In his piece entitled “Back to the Future”. Martin Wolf of the Financial Times hits most nails on the head. He also sets a challenge for those who want to do more than occupy the green benches to the right of the Speaker’s chair.
He believes that Labour and Conservative politicians have simply turned their backs on the need to fashion and campaign for economic and social policies that equip the UK to meet the challenges of the decade ahead. The formula for economic growth that emerged under Thatcher, which was inherited and uncritically maintained by Blair and Brown, relied on ever expanding business services and financial intermediation. It took the bonanza of North Sea oil and gas bonanza for granted. While the UK economy grew faster between 1997 and 2006 than the economies of European rivals Conservative and Labour politicians were blind to how narrowly that economic success was based.

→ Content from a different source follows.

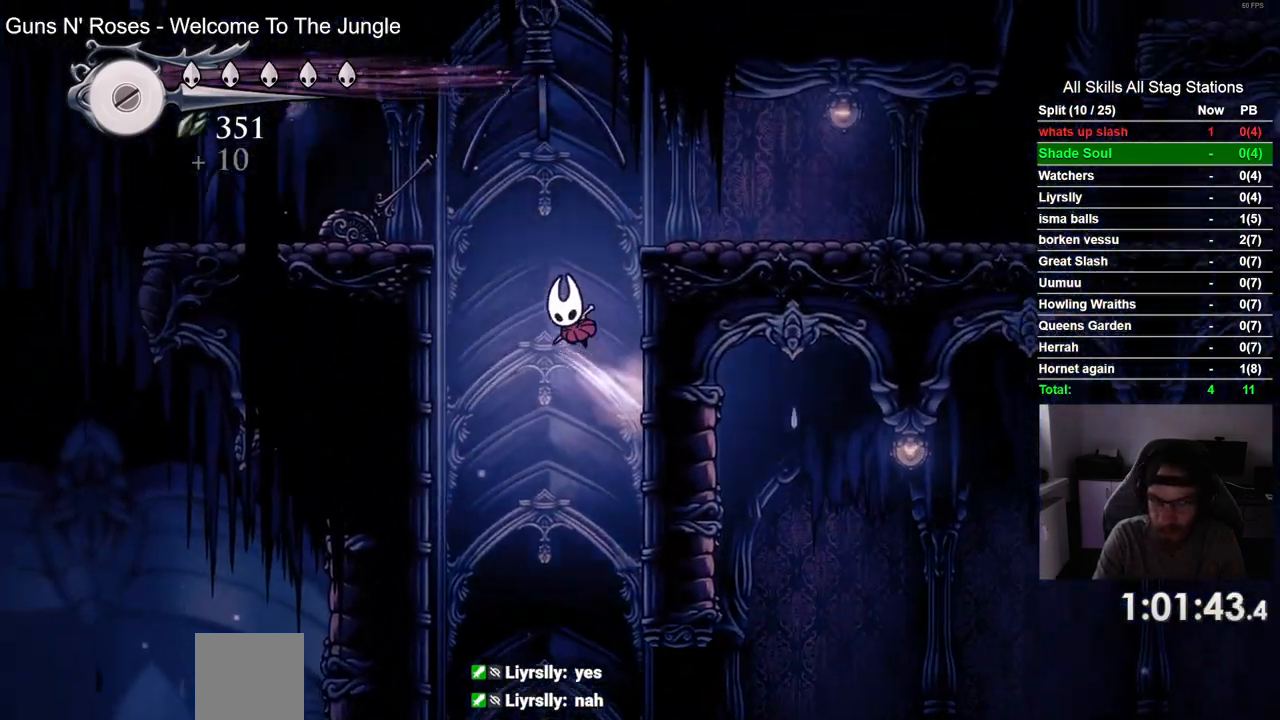
{"buttons": ["DPAD_RIGHT"], "left_stick": "center", "right_stick": "center", "events": [[200, "SQUARE", "down"], [267, "DPAD_LEFT", "up"], [267, "DPAD_UP", "down"], [317, "DPAD_UP", "up"], [333, "CROSS", "up"], [350, "SQUARE", "up"], [367, "DPAD_RIGHT", "down"]]}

Wolf directs his readers to the thoughts of Andrew Haldane of the Bank of England. Haldane is the Bank’s Executive Director for Financial Stability. He recently pointed out (PDF) that “the debt position of the financial sector, households, companies and sovereigns [painted] a sobering picture” – and went on to add that the position of the UK was the most sobering of all. While the shift in total debt ratios in ten leading economies increased from an average of 200% in 1990 to more than 330% by 2008 in the UK the debt ratio rose “from just over 200% to around 450% of GDP”.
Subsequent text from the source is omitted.